Anhänge and Appendices
Features of Jacoby's methods in developing Die Fragmente der Griechischen Historiker
In this section Brill intends to gather contributors' insights in to Jacoby's unique methods.
Extract from BNJ2 673
On Jacoby's Anhänge
Stanley Burstein
Appendices (Anhänge) are a characteristic feature of Die Fragmente der Griechischen Historiker. The purpose of the Appendices in volumes 1 to 3A is simple. They contain large blocks of text that source criticism suggests but cannot prove to derive from the work of a particular author, such as, for example, the extensive excerpts from the first book of Diodoros’ Historical Library that Jacoby included as an Appendix to the fragments of Hekataios of Abdera (FGrH 3A 264 F 25), thereby hoping to provide a fuller, albeit to some extent hypothetical, impression of the character of lost works than can be gained from studying the explicitly identified fragments alone.
The Appendices in volume 3B and especially 3C differ in character because they serve a different purpose from those in the earlier volumes because of the nature of the genres treated in those volumes: local history and ethnography (Horographie and Ethnographie). Jacoby defined their general purpose in the preface to volume 3B (FGrH 3B [Leiden 1964] 6). They were intended to provide “part of the anonymous traditional material” concerning a city, region, or people. At the same time, he pointed out that “we possess only a tiny portion of a vast literature and that the Appendices should indicate these gaps and in a, to be sure, very limited way fill them.” In the case of the Appendices in volume 3C, as he explained in the preface to that volume (FGrH 3C [Leiden 1958] 6), these general goals were carried out in a particularly expansive way so as, especially in the case of the uniquely extensive Appendices on Egypt and Aithiopia, to put before “the eyes [sc. of a reader], what one ought to expect to find, namely, beyond Hekataios, Herodotos…, the Alexander historians, …and even the Hellenistic authors…in a complete ethnography.” In effect, an Appendix such as BNJ 673 was to serve virtually as an “ideal ethnography” of the Aithiopians.

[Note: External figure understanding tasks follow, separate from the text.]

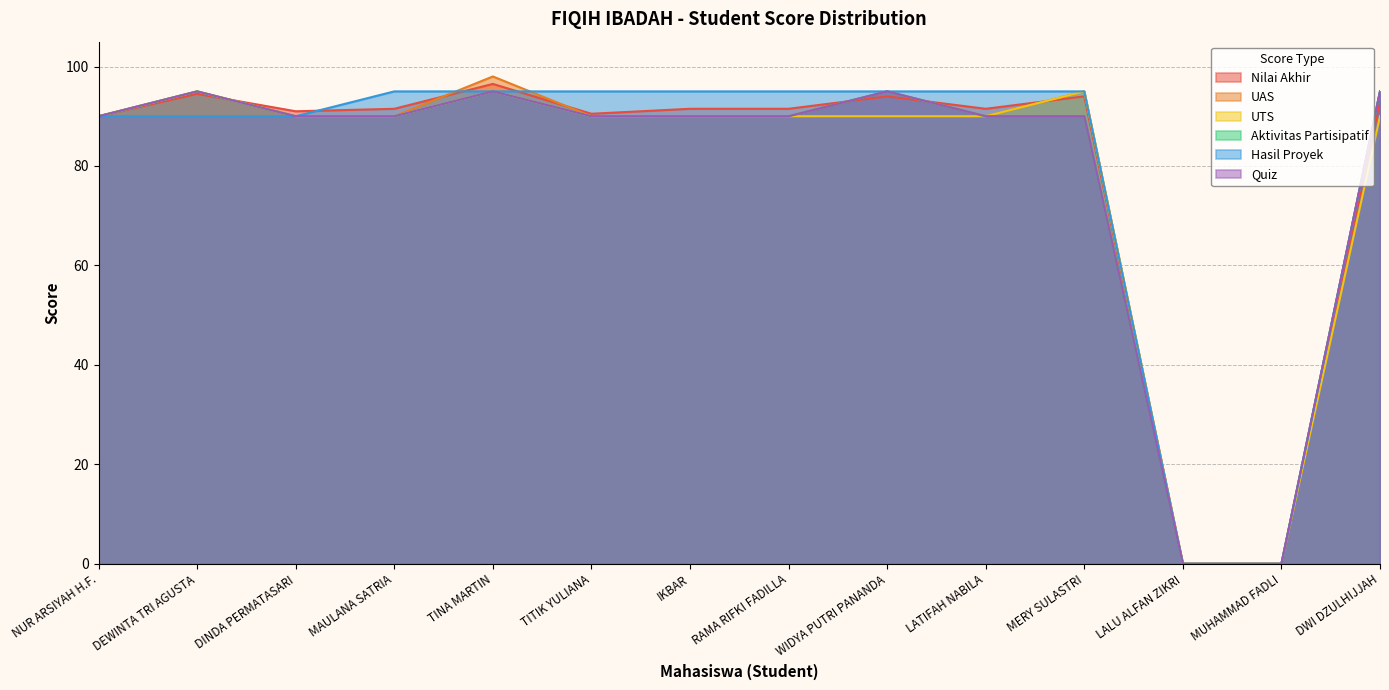

What is the sum of all UTS values?

1095.0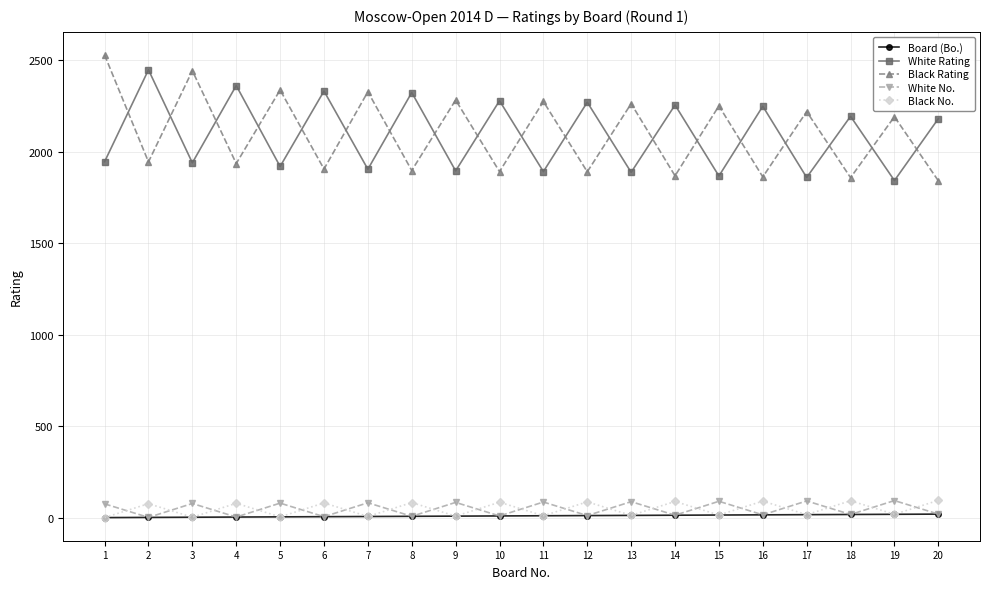

Is the value of Black Rating at 5 greater than the value of Board (Bo.) at 11?

Yes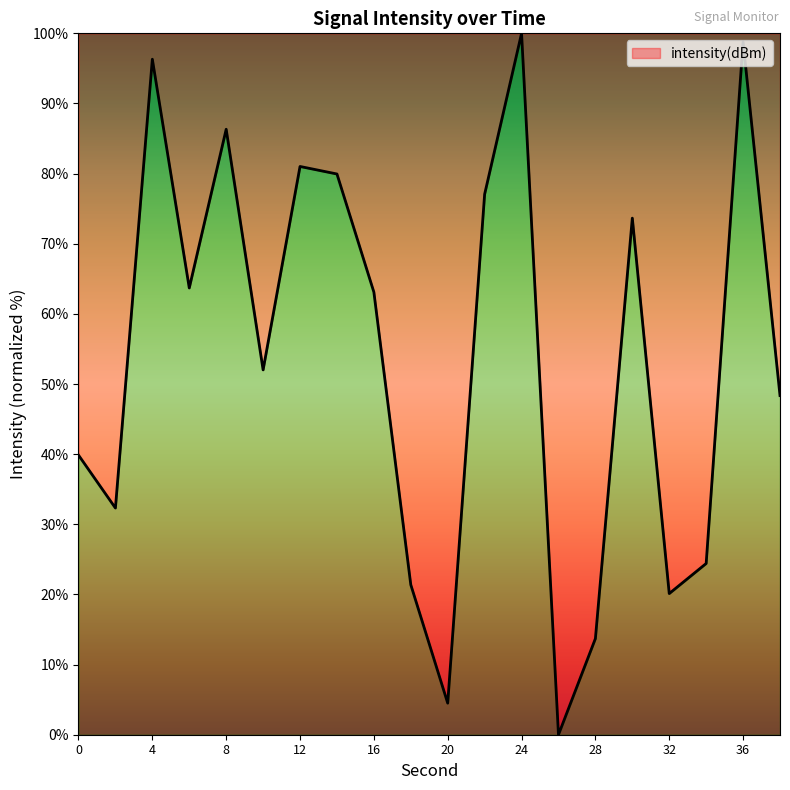

What is the difference between the maximum and minimum values?

100.0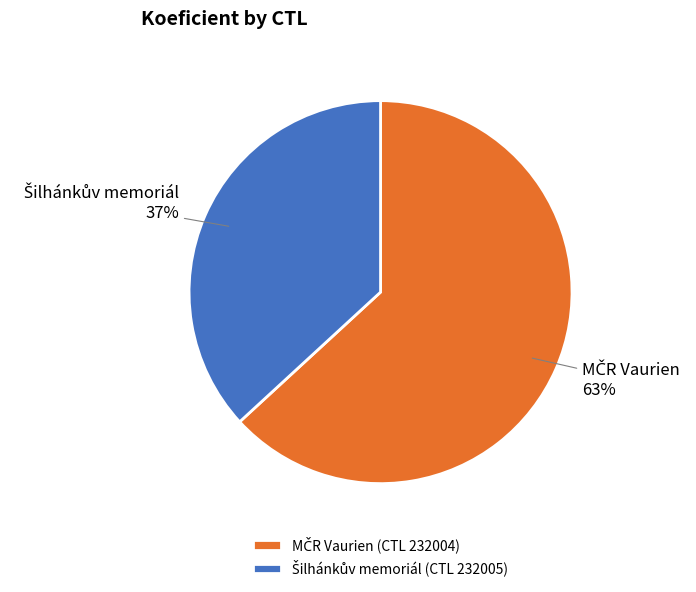

How many segments does this pie chart have?

2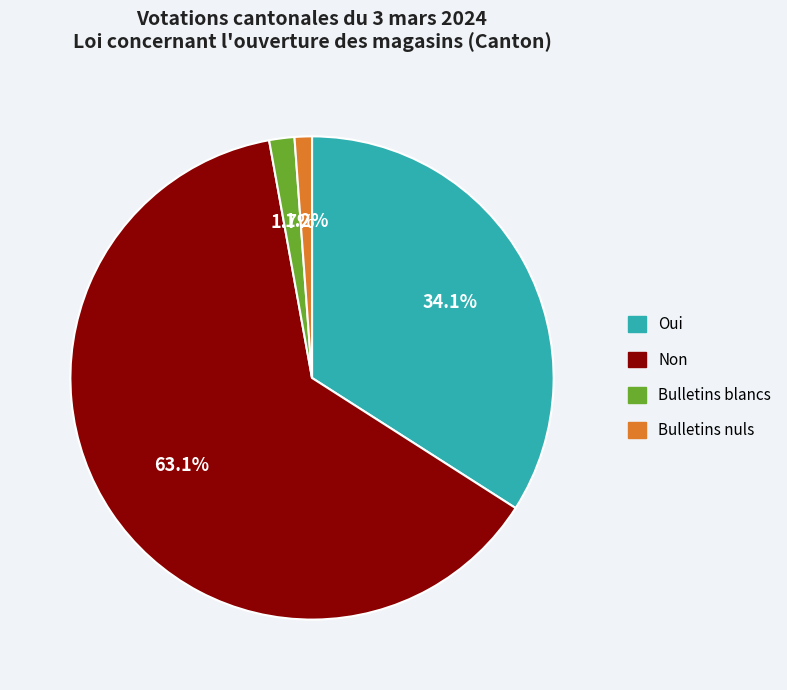

How many segments does this pie chart have?

4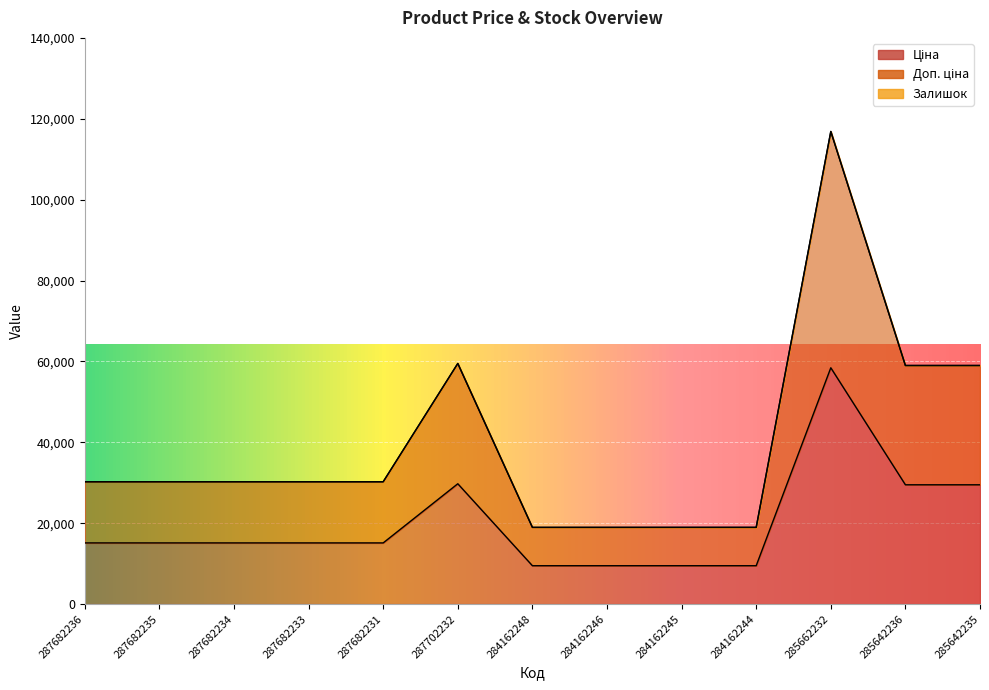

True or false: Доп. ціна and Ціна cross at least once.

False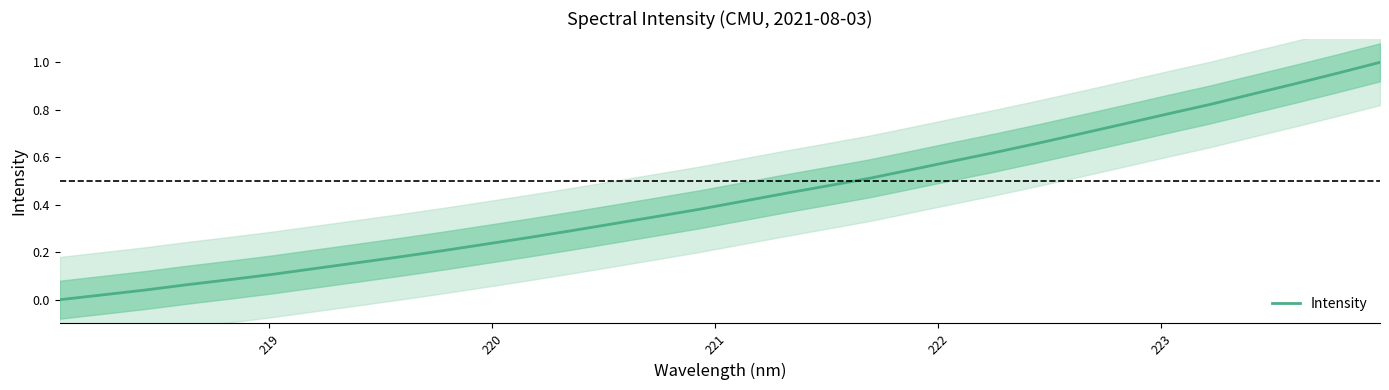

Count the number of values greater than 0.

31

The special character of the Appendices in volumes 3B and 3C is reflected most obviously in their having their own numbers instead of being numbered sequentially with the fragments of individual authors as was done in previous volumes. They also have a unique organization, especially the ethnographic Appendices in volume 3C. Already in his famous 1909 article in Klio, On the Development of Greek Historiography and the Plan for a New Collection of the Fragments of the Greek Historians (Histos Supplement 3, translated by M. Chambers and S. Schorn [2015] 16), Jacoby had argued that ethnographies were organized in terms of a limited number of topics—land, history, wonders, and laws and customs—united only by geography and their focus on a single people. Thus, for example, the Aithiopian Appendix is organized around three topics: discovery, land and people, and mythology and history.
Especially important, however, is the peculiar treatment of the fragments themselves in Appendices such as the Aithiopian Appendix. Because of Jacoby’s view of ethnography as being primarily a descriptive genre (Development, 16-19), content instead of context was central in his editing of the ethnographic Appendices. Readers of an Appendix such as that on Aithiopia, therefore, are confronted by a topically arranged and chronologically ordered series of bare statements—sometime only fragments of sentences—and passages extracted from the works of various authors without any indication of their original context or purpose. The only reason for their inclusion in the Aithiopian Appendix is that Aithiopia or Aithiopians are mentioned in the text. The limitations of this approach are clear. While readers of such an Appendix certainly do acquire, as Jacoby intended, at least a partial sense of the content and development of the ethnographic tradition concerning a people such as the Aithiopians, they do so with little or no understanding of what that tradition meant to the authors of the works from which the Appendix was compiled.
Addendum
Stefan Schorn (Leuven)
One might add a note on the 'history' of the Anhänge: After his 1909 article, Jacoby changed his plans and wanted to edit the whole historiographic tradition. The fragmentary authors would have been only part of this project. This means that he also wanted to collect the whole tradition on single Greek cities, non-Greek lands or the campaigns of Alexander. Eduard Meyer convinced Jacoby not to do this because he thought this would have been too much work. The Anhänge are the remainders of this idea where Jacoby wanted at least to give an impression of the various traditions. On this history, see the many publications by Guido Schepens, e.g. Schepens G. (2010) Die Debatte über die Struktur der "Fragmente der griechischen Historiker". Klio 92: 427-461.